Question

Write the equation in vertex form and then find the vertex, focus, and directrix of a parabola with equation x=y^2+18y-2

Answer 1

Answer:

Part 1) The vertex is the point (-83,-9)

Part 2) The focus is the point (-82.75,-9)
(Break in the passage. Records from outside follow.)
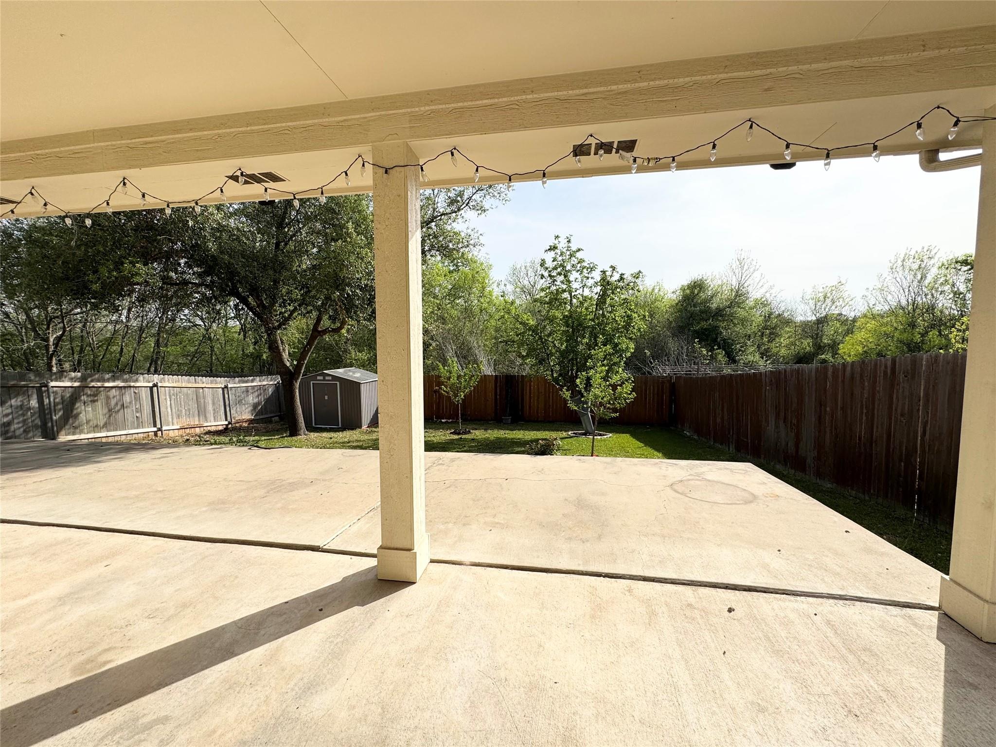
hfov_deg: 102.1
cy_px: 374
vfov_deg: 85.7
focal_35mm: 14
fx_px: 403
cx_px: 498
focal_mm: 2.22
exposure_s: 1/2083
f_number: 2.2
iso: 50
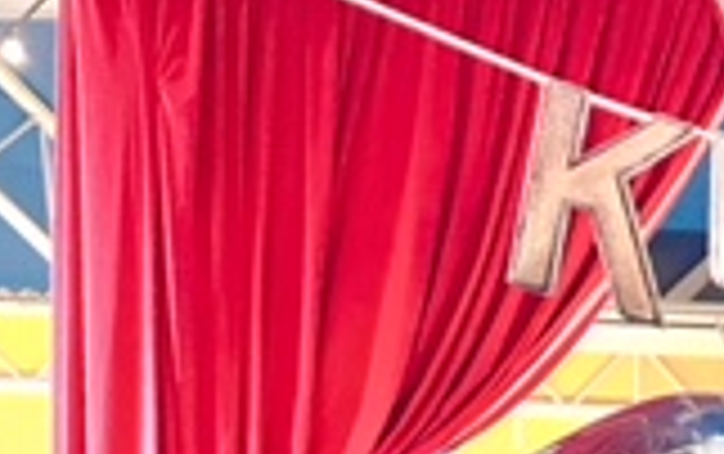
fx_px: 2331
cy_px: 1002
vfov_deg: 10.0
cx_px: 733
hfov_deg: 17.2
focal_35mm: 118
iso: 100
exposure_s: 1/8
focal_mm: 3.99
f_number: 1.8
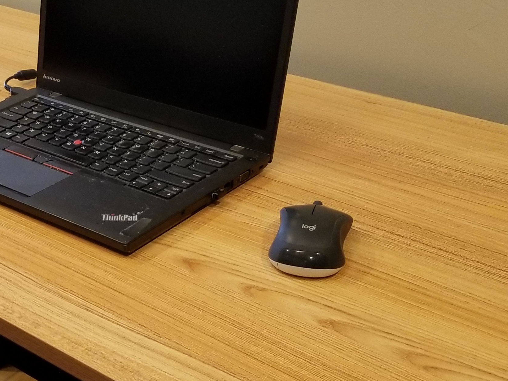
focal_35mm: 63
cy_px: 234
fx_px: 925
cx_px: 66
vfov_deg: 23.2
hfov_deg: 29.6
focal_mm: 4.25
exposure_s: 1/30
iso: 160
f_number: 1.7
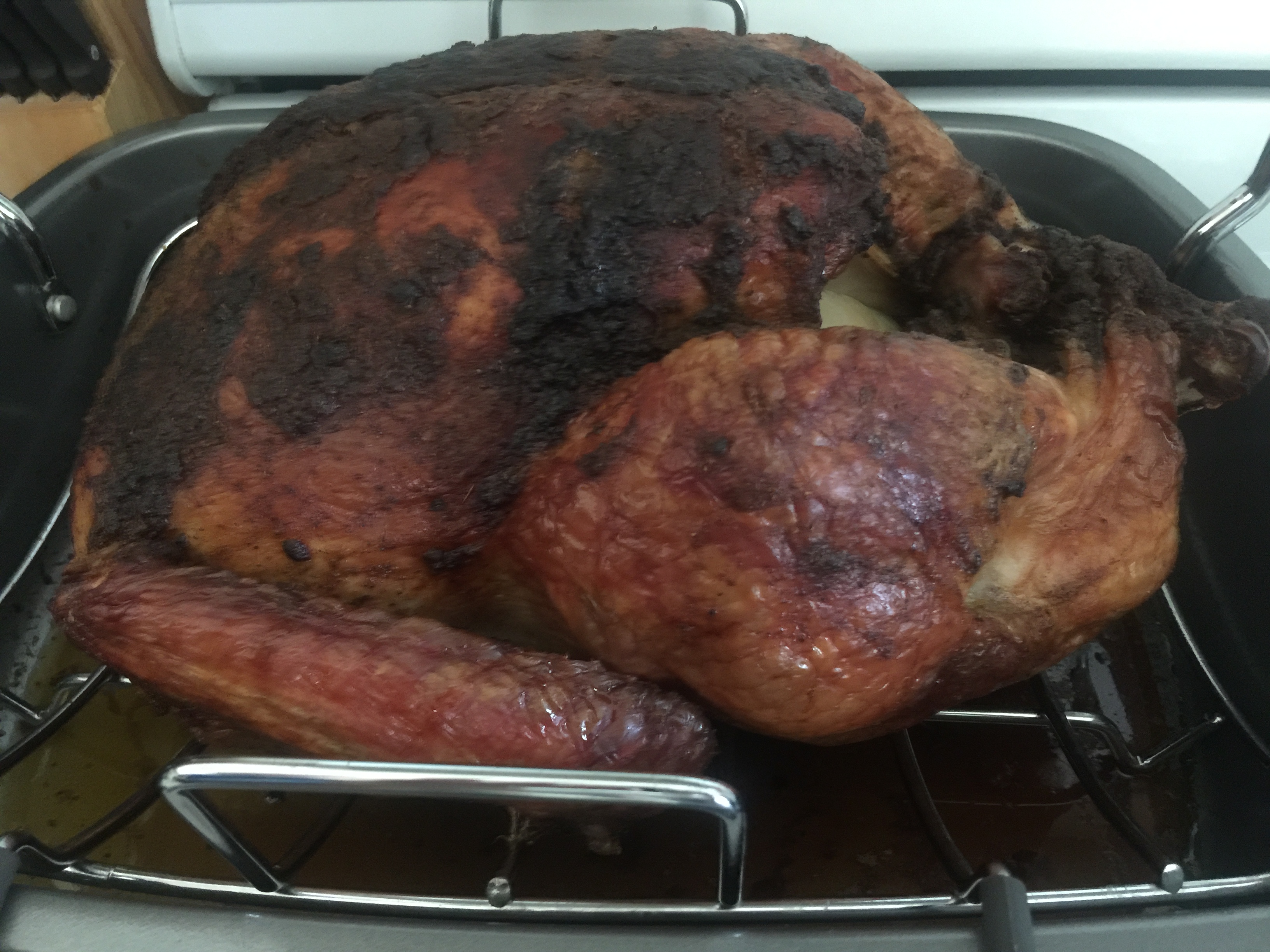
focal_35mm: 29
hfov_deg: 61.7
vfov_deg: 48.2
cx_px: 635
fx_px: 1064
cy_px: 476
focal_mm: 4.15
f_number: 2.2
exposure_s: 1/4
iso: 125
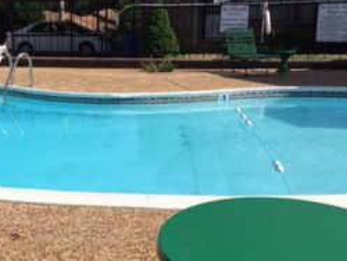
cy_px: 166
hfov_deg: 32.3
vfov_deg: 25.2
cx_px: 71
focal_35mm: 58
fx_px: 582
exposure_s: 1/2825
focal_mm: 4.15
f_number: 2.2
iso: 32
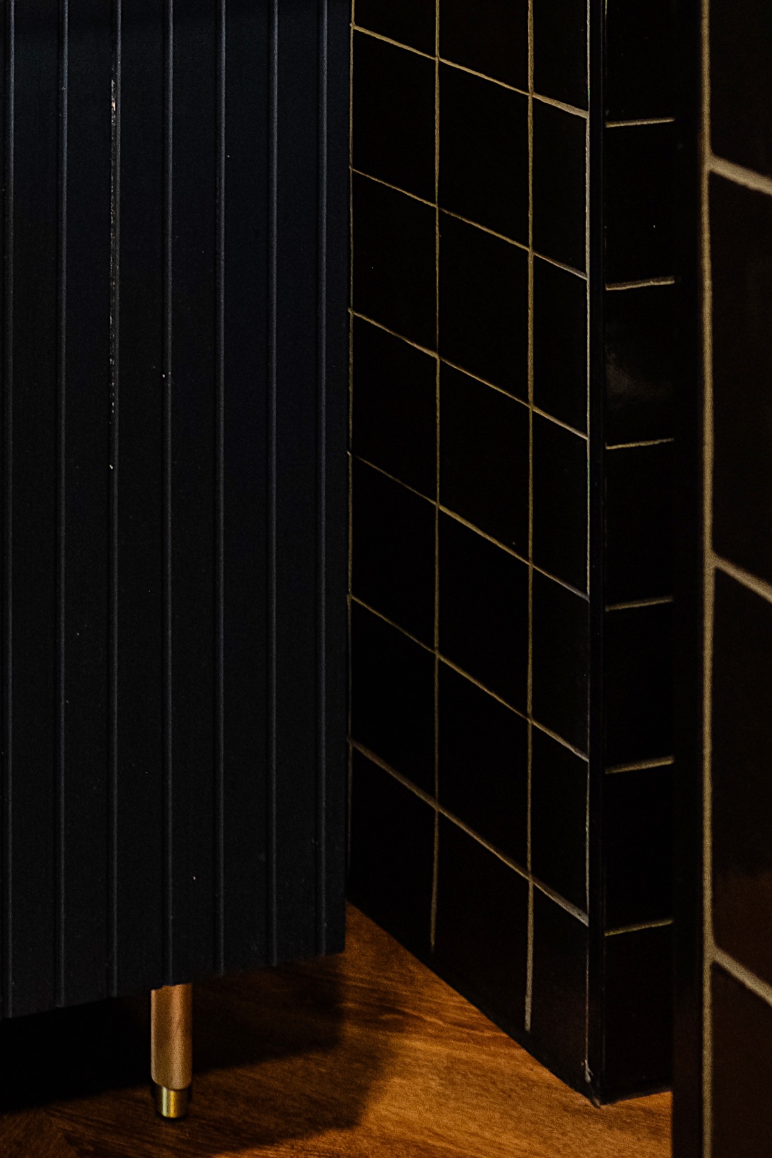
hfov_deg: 13.4
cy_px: -641
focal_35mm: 95
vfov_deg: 18.6
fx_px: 3055
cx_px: -456
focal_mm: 19.2
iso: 250
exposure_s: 1.3
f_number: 5
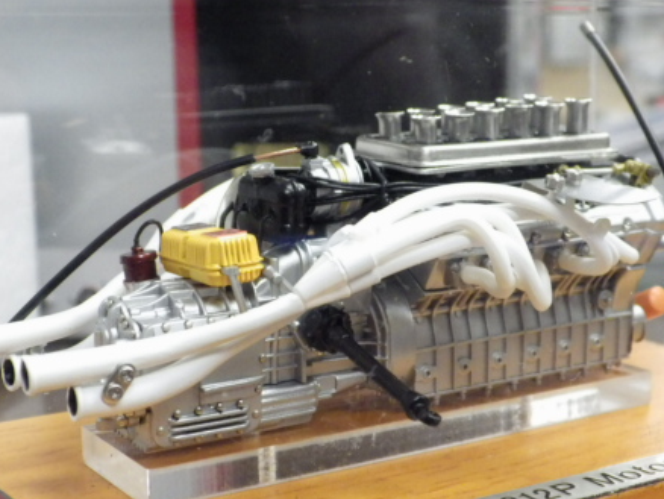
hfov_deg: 26.7
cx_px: 326
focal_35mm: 73
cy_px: 290
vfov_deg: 20.2
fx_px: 1401
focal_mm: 9
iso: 800
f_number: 3.8
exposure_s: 1/40
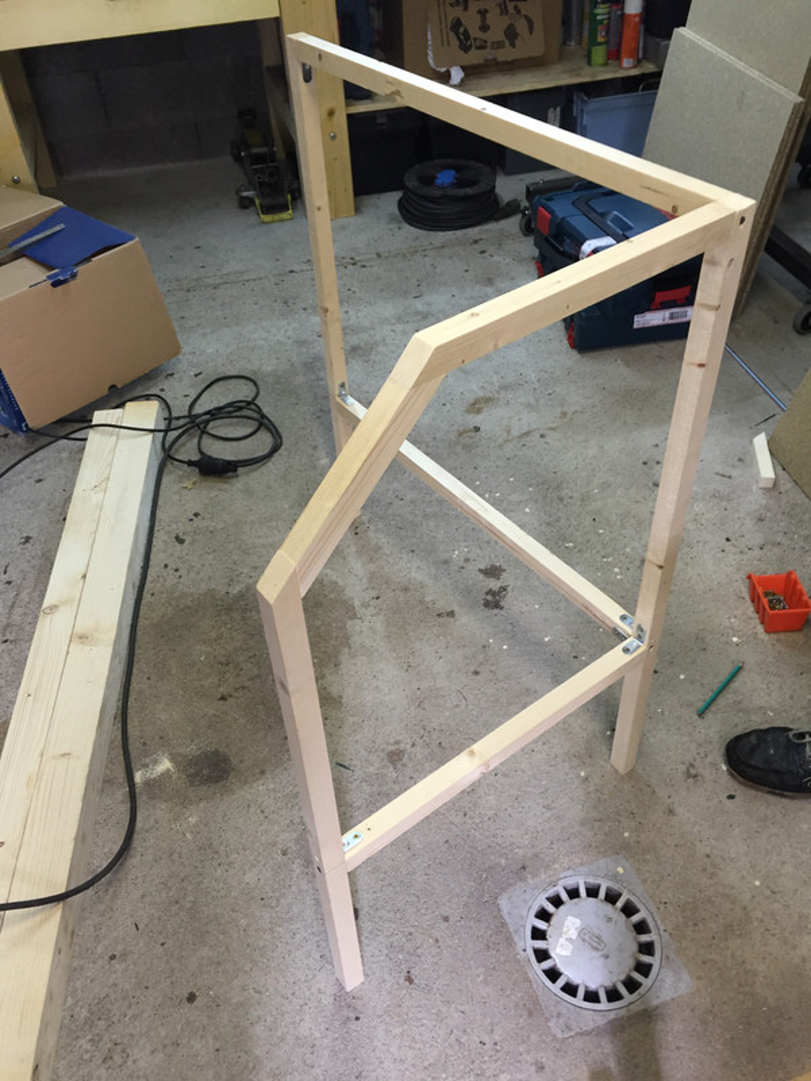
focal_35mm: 29
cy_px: 540
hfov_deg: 48.2
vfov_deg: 61.7
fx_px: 906
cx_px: 406
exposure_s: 1/33
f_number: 2.2
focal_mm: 4.15
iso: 160
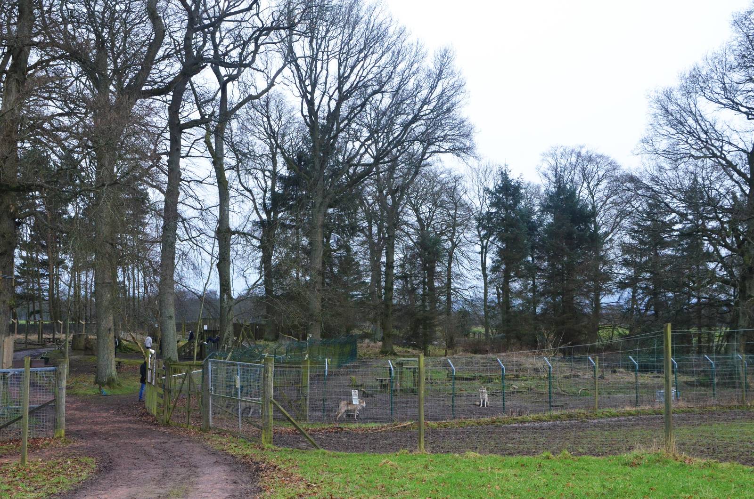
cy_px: 250
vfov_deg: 29.7
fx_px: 941
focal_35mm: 45
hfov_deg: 43.7
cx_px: 377
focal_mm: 30
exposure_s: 1/320
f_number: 9
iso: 2500
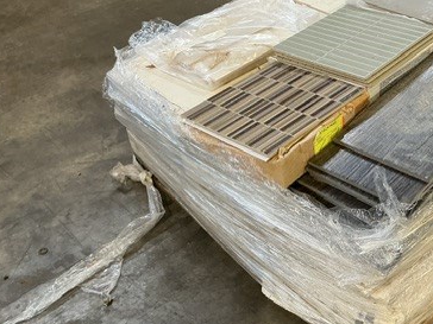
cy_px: 151
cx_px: 347
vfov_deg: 28.6
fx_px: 638
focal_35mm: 51
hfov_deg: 36.2
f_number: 1.8
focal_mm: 3
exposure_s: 1/50
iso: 80
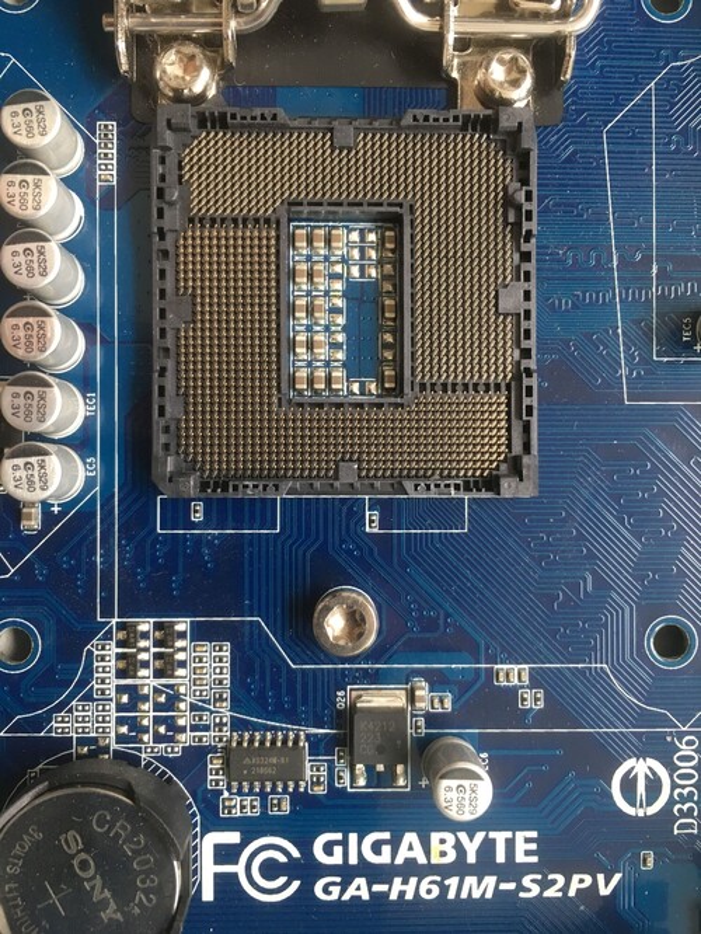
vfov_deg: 61.6
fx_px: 783
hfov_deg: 48.3
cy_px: 467
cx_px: 350
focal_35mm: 29
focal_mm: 4.15
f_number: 2.2
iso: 50
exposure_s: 1/33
Part 3) The directrix is $x=-83.25$

Step-by-step explanation:

step 1

Find the vertex

we know that

The equation of a horizontal parabola in the standard form is equal to

$(y - k)^{2}=4p(x - h)$

where

p≠ 0.

(h,k) is the vertex

(h + p, k) is the focus

x=h-p is the directrix

In this problem we have

$x=y^{2} +18y-2$

Convert to standard form

$x+2=y^{2} +18y$

$x+2+81=y^{2} +18y+81$

$x+83=(y+9)^{2}$

so

This is a horizontal parabola open to the right

(h,k) is the point (-83,-9)

so

The vertex is the point (-83,-9)

step 2

we have

$x+83=(y+9)^{2}$

Find the value of p

$4p=1$

$p=1/4$

Find the focus

(h + p, k) is the focus

substitute

(-83+1/4,-9)

The focus is the point (-82.75,-9)

step 3

Find the directrix

The directrix of a horizontal parabola is

$x=h-p$

substitute

$x=-83-1/4$

$x=-83.25$